Courses that are usually covered in the 1st and 2nd years of a CS curriculum (ref: CMU).

  • CMU 15-213 Introduction to Computer Systems (Fall 2015)

    • Discusses on higher levels of abstraction than MIT 6.004 Computation Structures. This course doesn’t cover circuits or make you write assembly code, for example.
    • Took 5 weeks to complete (lab assignments, video lectures, textbook chapter reading). Highlights:
      • malloclab – segregated-list implementation of malloc. Analyze trace files to optimize performance.
      • shlab – processes, signal handling. Getting signal concurrency right.
      • attacklab – stack discipline. Buffer overflow attack and ROP attack!
      • bomblab – understand a program behavior from an assembly code.
    • Starter code for the assignemnts are available on the website for the companion textbook.
    • Video lectures
    • Alternatives are Stanford CS 107 & 110 (which teach from the same textbook) and Berkeley 61C.
  • MIT 6.005 Software Construction (OCW)

    • Software engineering best practices. What constitutes a good specification and test? Immutability. Interfaces. Equality of types. Specification and tests for abstract data types and concurrent programs.
  • Algorithms Part 1 & 2 by Princeton (Coursera)

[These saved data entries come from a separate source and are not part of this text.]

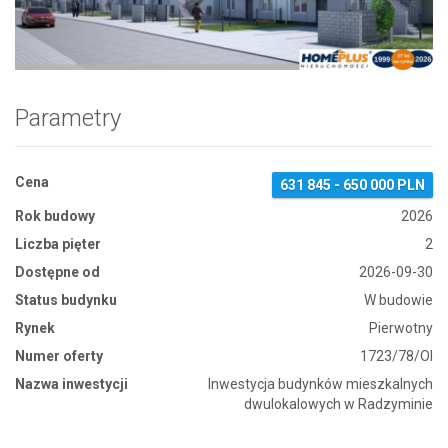
Zdjęcie 1
Parametry
Cena
631 845 - 650 000 PLN
Rok budowy
2026
Liczba pięter
2
Dostępne od
2026-09-30
Status budynku
W budowie
Rynek
Pierwotny
Numer oferty
1723/78/OI
Nazwa inwestycji
Inwestycja budynków mieszkalnych
dwulokalowych w Radzyminie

    • A first course on algorithms, which does not cover analyses of algorithms in depth.
    • The instructor sprinkles historical overview, “war stories”, and applications of algorithms in each of his lectures, which are entertaining.
    • Good set of assignments to work through. They don’t merely ask you to write a data structure introduced in lecture; each assignment requires some problem solving, such as figuring out what data structures should be used to achieve given performance requirements.
    • The assignments are the same as Princeton’s COS226.
    • Each assignment (reading + coding) takes one day to complete, so 11 days in total.
  • Functional Programming in Scala Specialization (Coursera)

    • Assignments are fun (i.e. moderately challenging) unlike most Coursera courses.
    • Course 1 & 2 comprise an introduction to functional programming and the Scala type system. Most of lecture time is spent on discussing various functional programming constructs, but the instructor (Odersky) dips toes into theoretical details sometimes, which I liked.
    • Course 3 covers data parallelism, parallel scan (aka prefix sum), and combiners. The discussion on combiners using conc-tree as an example is interesting. Programming assignments on Week 2 (reductions and prefix sums) and Week 4 (Barnes-Hut simulation) are great.


  • Practical Concurrent and Parallel Programming

    • Covers most of “Java Concurrency in Practice” by Goetz with a Java 8 twist, and a bit of “The Art of Multiprocessor Programming”.
    • Each week comes with a simple coding assignment, which takes about an hour. 11 assignments in total.
  • Sophomoric Parallelism and Concurrency (Dan Grossman, U of W)

    • A short introductory course on parallel data structures and concurrency using Java’s fork-join framework.
    • Homework problems are food for thought.
  • Computer Networks (David Wetherall, U of W)

    • An overview of networking from the physical layer all the way up to the application layer.
    • Video lectures. There used to be a course on Coursera based on the same videos.
    • The lecturer is an author of “Computer Networks” (5th ed).